Springsteen is bad. The Cult of Springsteen is worse. You can always pick out those home-grown grassroots up-from-the-bottom types: they’re the ones who show up on the covers of Time and Newsweek before they ever have a hit. Bonus authenticity points for continuing to write from the point of view of the put-upon 25 years after becoming rich and famous.
Here’s the proof.
Since the word “blog” is scheduled to enter the Oxford English Dictionary its origins are now, officially, a serious matter. As everyone knows, it is a shortened form of “web log.” William Safire tracks it down to Jorn Barger, who created a “Robot Wisdom Weblog” in 1999. Not so fast. Barger always referred to his site as a “weblog” and never used the one-syllable version. In his September 1999 remarks about blogging Barger writes:
A weblog (sometimes called a blog or a newspage or a filter) is a webpage where a weblogger (sometimes called a blogger, or a pre-surfer) ‘logs’ all the other webpages she finds interesting.
Barger certainly doesn’t credit himself with the term blog here, although this may just be out of modesty. (Safire, if you read him carefully, never actually credits him either.)

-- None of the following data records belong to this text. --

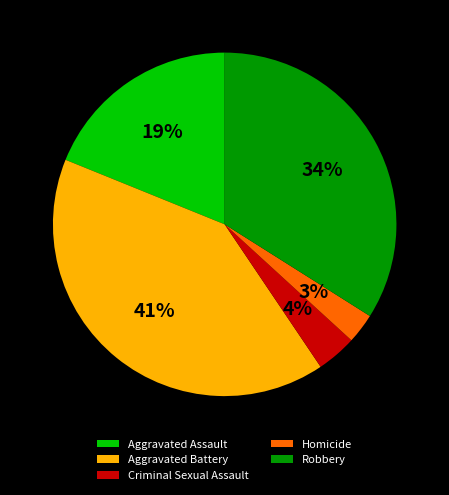

What is the smallest slice in the pie chart?

Homicide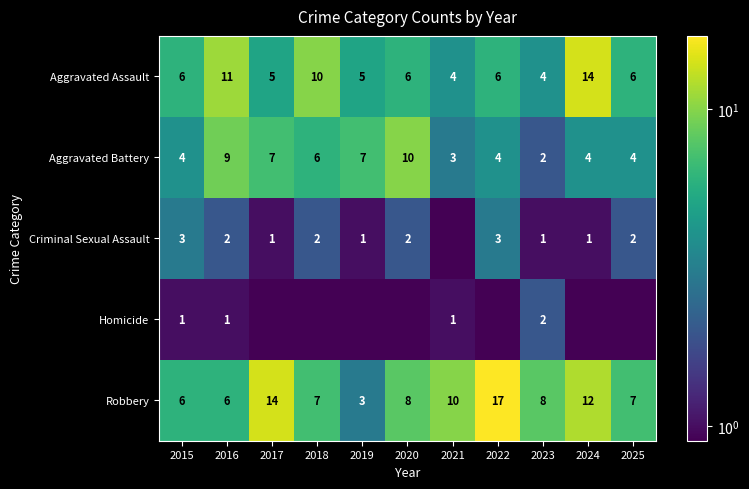

Count the number of categories in the chart.

11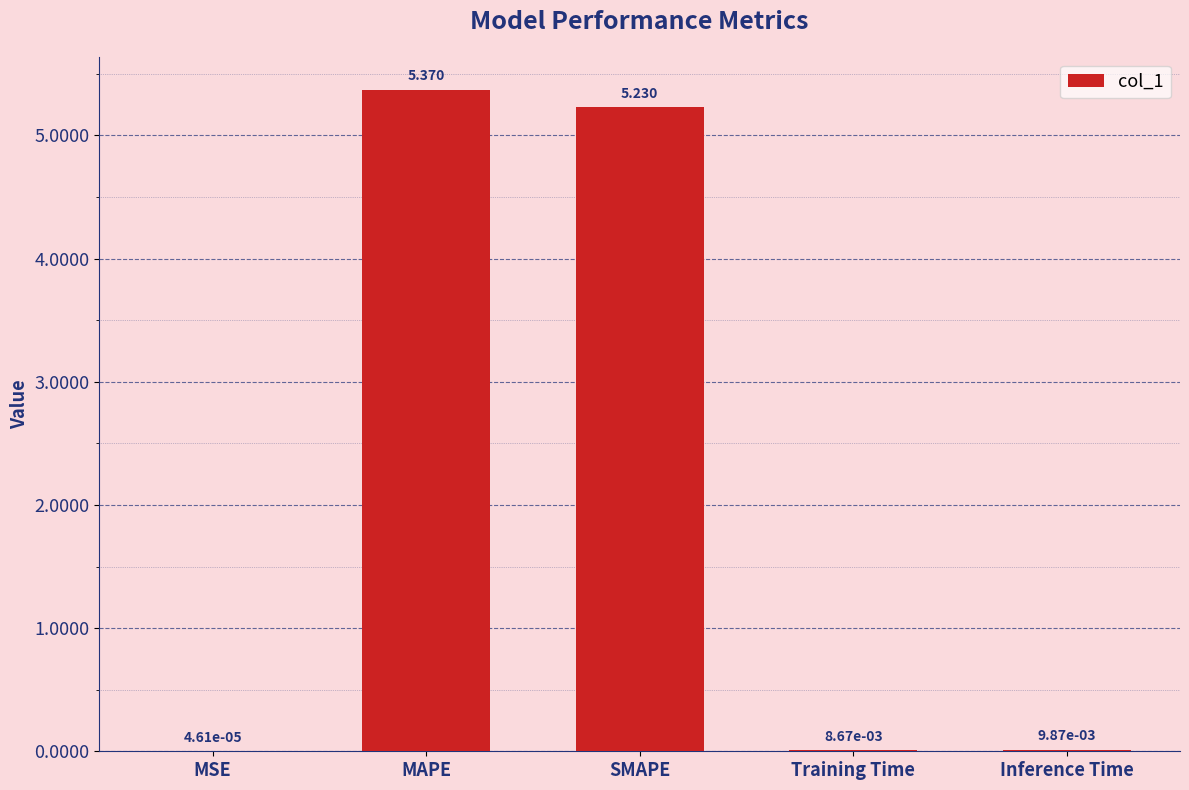

At which label is the value closest to 2?

Inference Time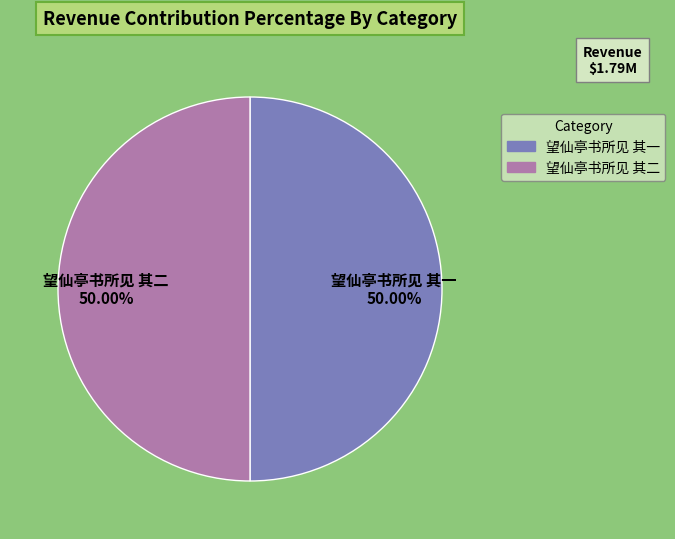

True or false: 望仙亭书所见 其一 accounts for 37% of the total.

False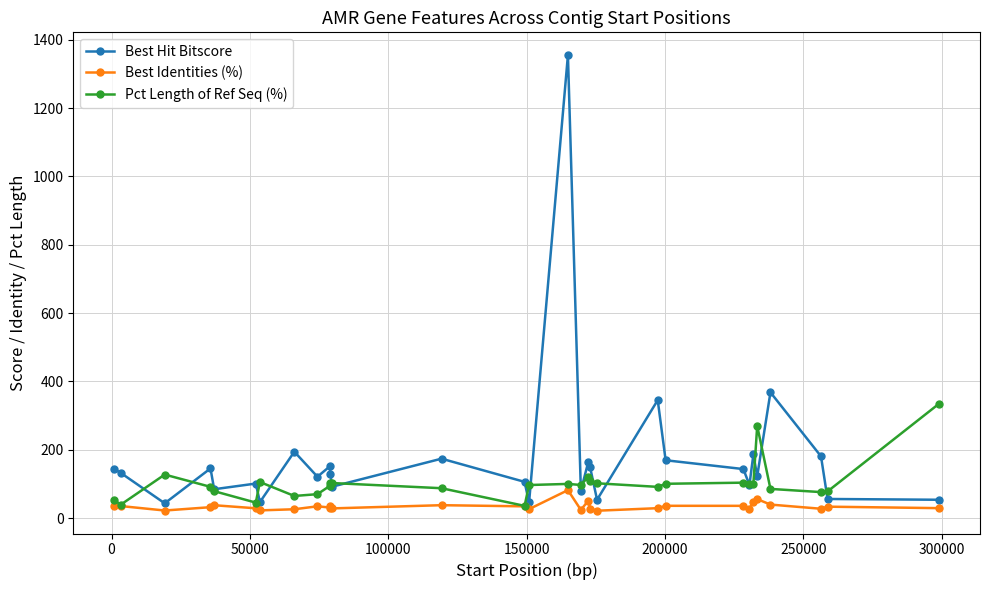

True or false: Best Identities (%) and Best Hit Bitscore intersect in this chart.

False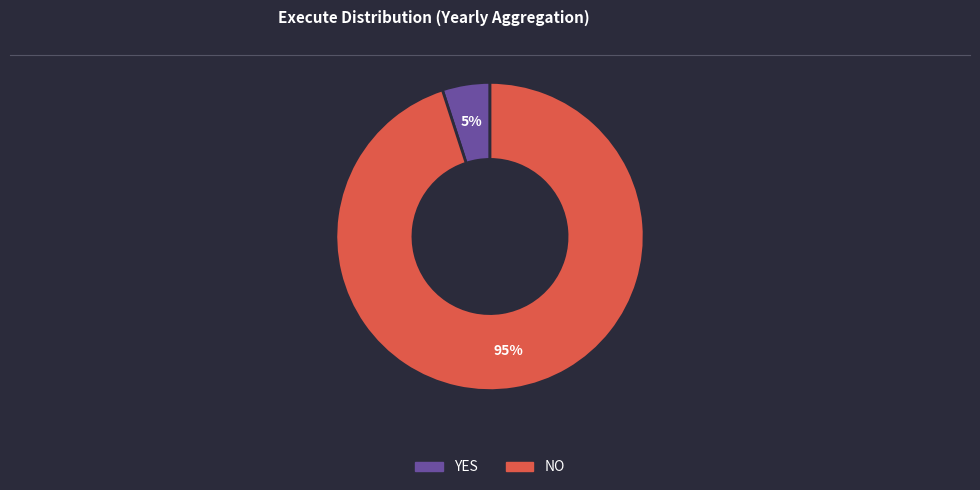

How many slices are in this pie chart?

2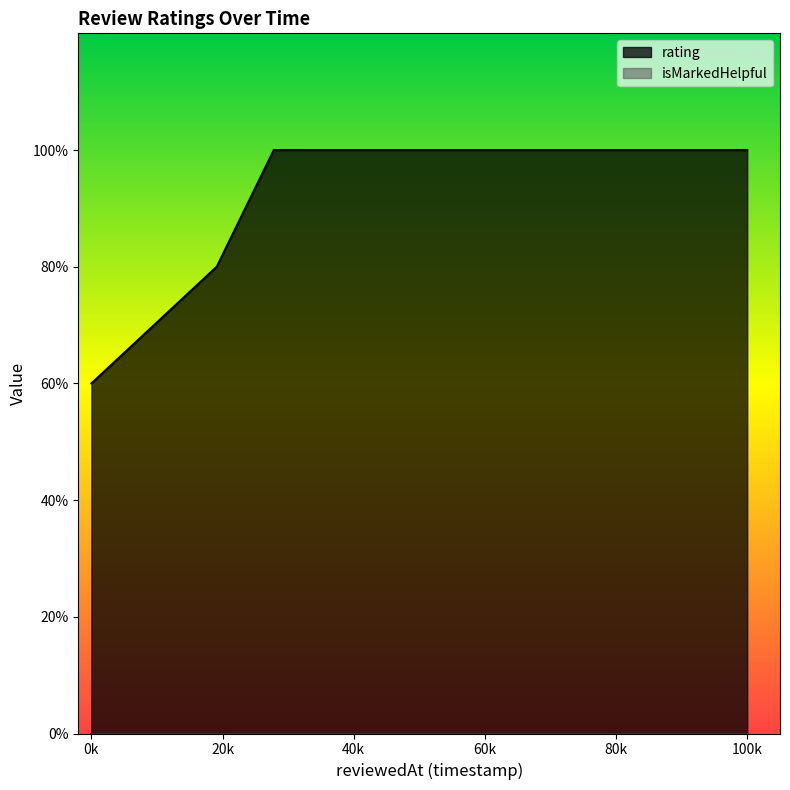

Which has a higher value, 1643143359880 or 1650865907785?

1650865907785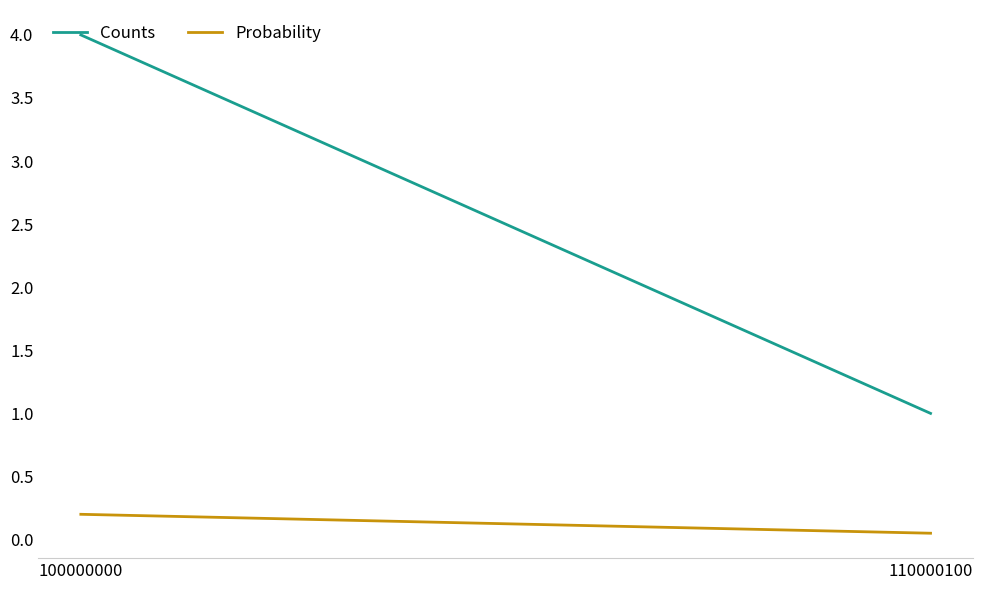

Reading left to right, what are all the values shown in this chart?

Counts: 4.0	1.0
Probability: 0.2	0.1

For the word “blog” as we know it today Peter Merholz, who in April or May of 1999 announced on his home page that he was going to pronounce “weblog” “wee-blog, or blog for short,” seems to have a stronger claim. Merholz has discussed this with the powers that be at the OED, but they require a print source.

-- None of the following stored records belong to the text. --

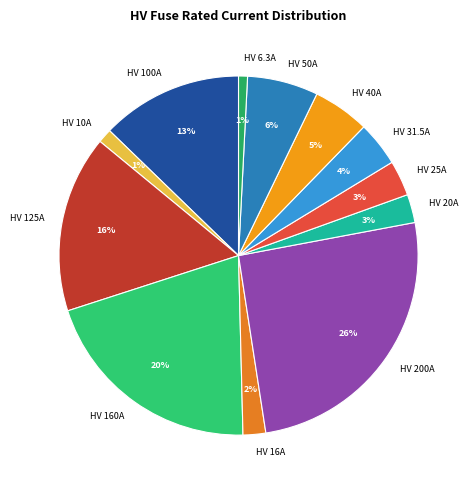

Which has a higher value, HV 10A or HV 160A?

HV 160A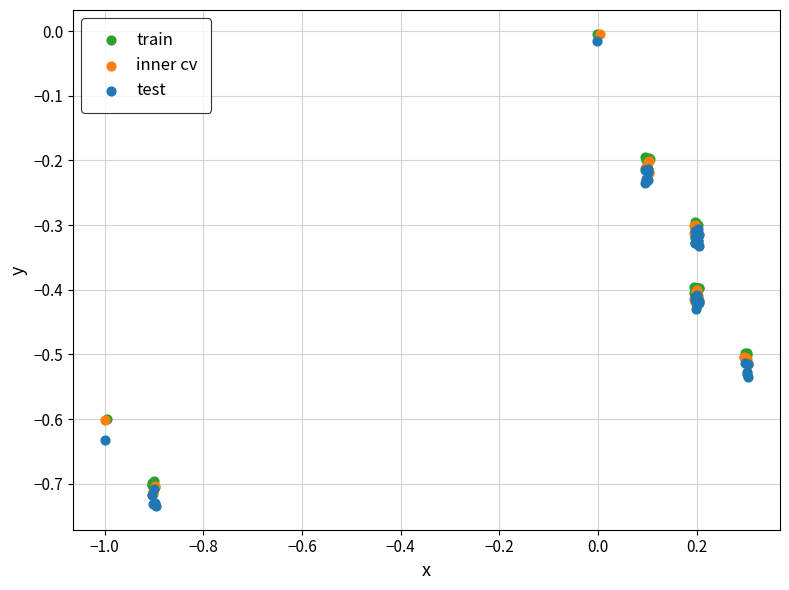

Which series contains the lowest Y value?

test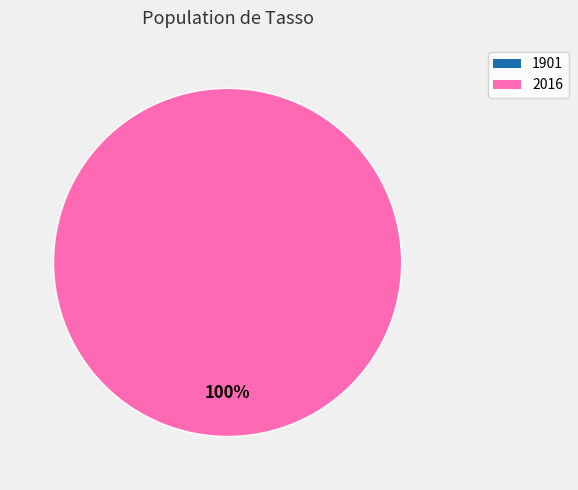

Rank the categories by value from highest to lowest.

2016, 1901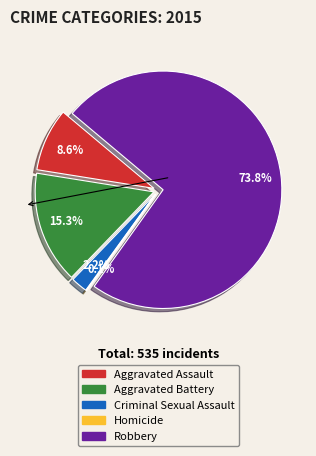

Is there any slice that represents more than half of the pie?

Yes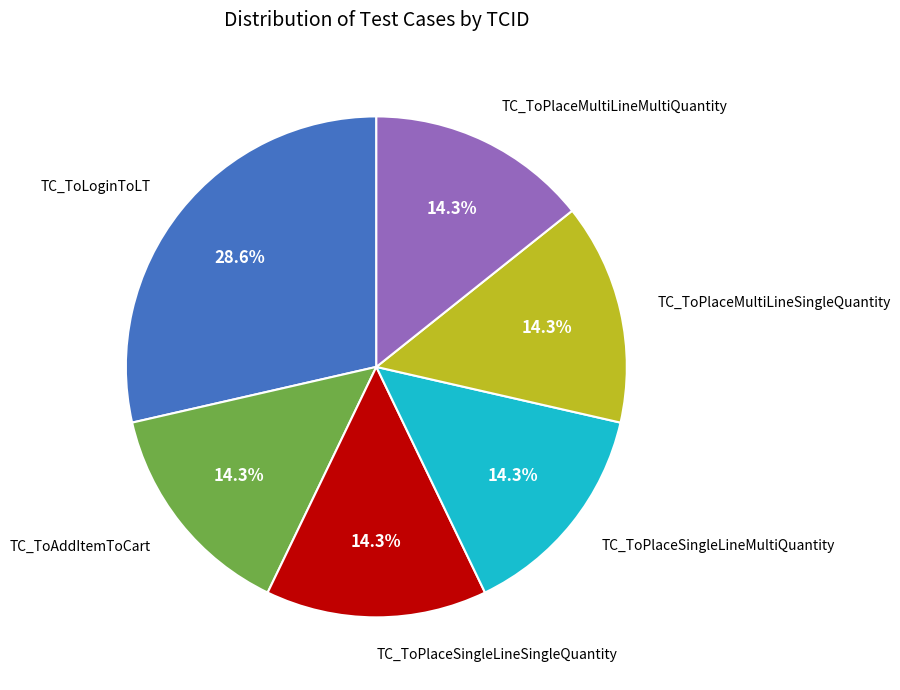

Which slice is the largest?

TC_ToLoginToLT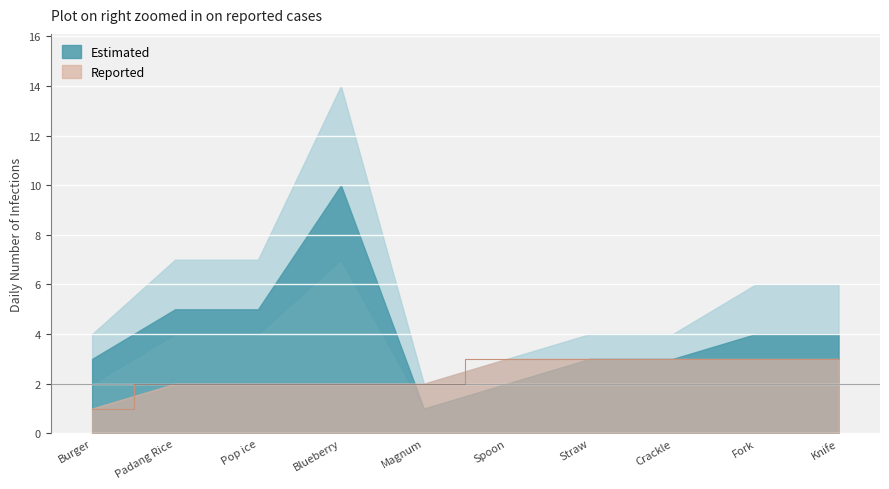

Which has a higher value, Spoon or Magnum?

Spoon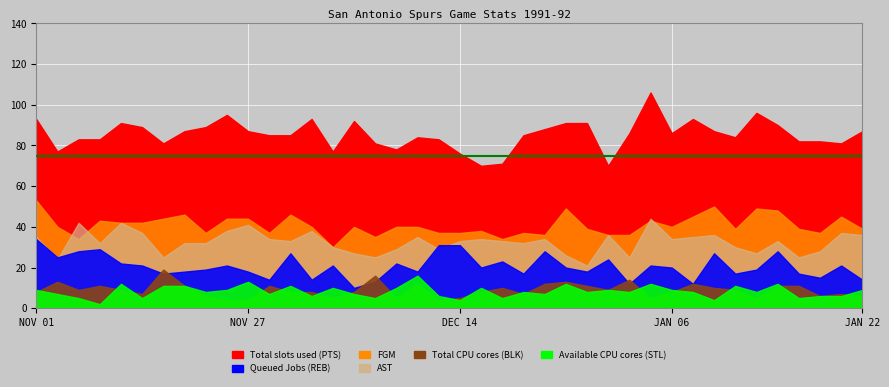

What are all the series names shown in the legend?

Total slots used (PTS), Queued Jobs (REB), FGM, AST, Total CPU cores (BLK), Available CPU cores (STL)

Yuk yuk yuk. Still, I see their point. The same flexibility that makes Web so easy to write for makes it the worst possible source for historical citation. I would demand a dead tree source myself.

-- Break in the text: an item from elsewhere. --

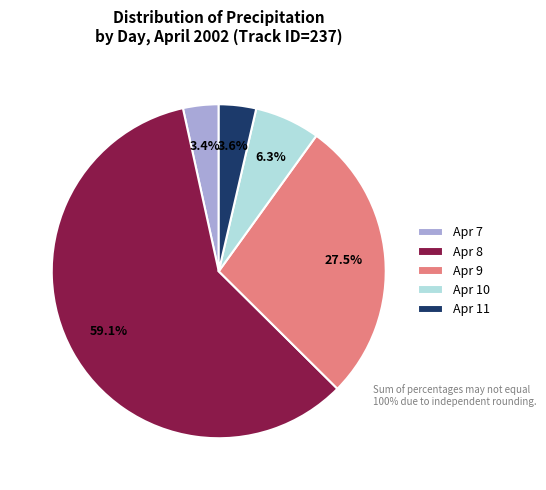

What is the ratio of the value at Apr 9 to the value at Apr 8?

0.5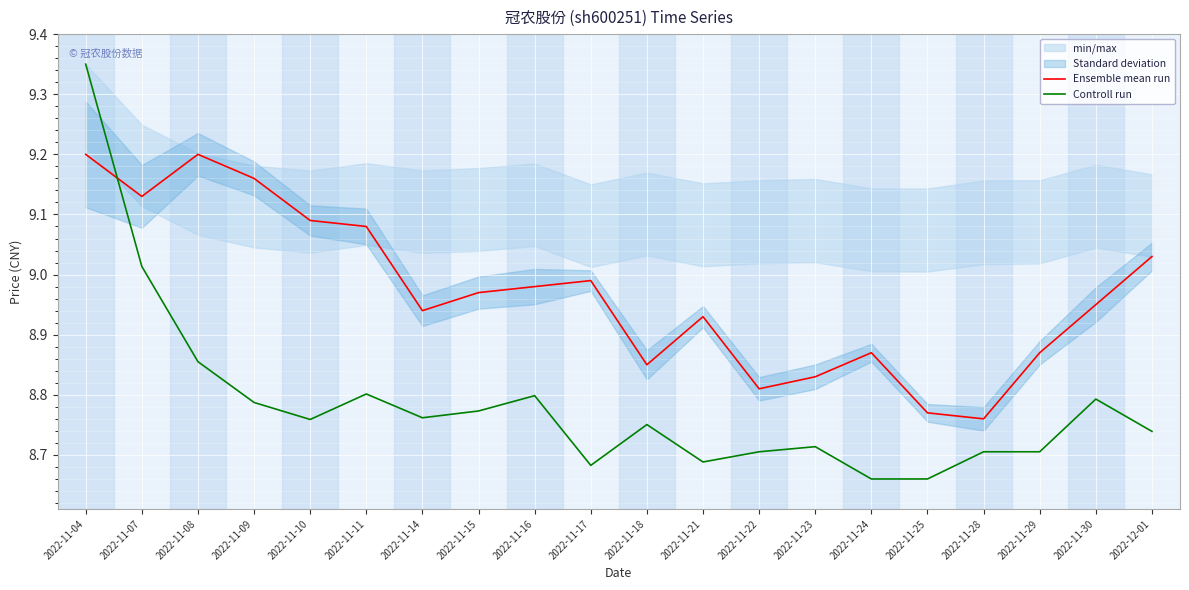

What is the difference between the highest and lowest values at 2022-11-15?

0.2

James Lileks says there are worse things to go to war over. In case you’re one of the last three people on the web who hasn’t read this do so immediately.
What’s all this fuss about Dr. Atkins and the government recommendations and whether Gary Taubes does or does not understand nutrition science? We have known for decades about easy-to-follow diets of proven effectiveness. Here are three that are guaranteed to work. It is important to note that, while silly fad diets demand exclusive allegiance, these highly scientific recommendations can be combined, for a powerful synergistic effect leading to even more rapid weight loss.
1. The Smack Diet. The hardest part of the Smack Diet is getting started, overcoming those irrational fears of needles and social stigma. But once you get rolling you’ll find all kinds of unexpected benefits. Your burgeoning new habit will induce you to spend a lot of time alone, mostly in the bathroom, instead of waddling around the mall displaying your unsightly bulges and stretch pants in public. The Smack Diet is also cheaper than the Zone, for a while. And unlike the Zone, it’s 100% effective.
2. The Crack Diet. A couple rocks for breakfast, a couple more for lunch, and a sensible dinner. You’ll keep off the weight. And don’t worry if you have a sudden craving for a few more rocks as a late-night snack. Go ahead and indulge!
3. The Marlboro Diet. Start small, with just 1 or 2 a day. Don’t worry if at first you cough and feel sick: no pain, no gain. Keep at it, and soon you’ll be up to a couple packs a day and well on your way to a svelte new you. And for New York City residents there’s a surprising bonus: at seven bucks and change a pack, you won’t even be able to afford food!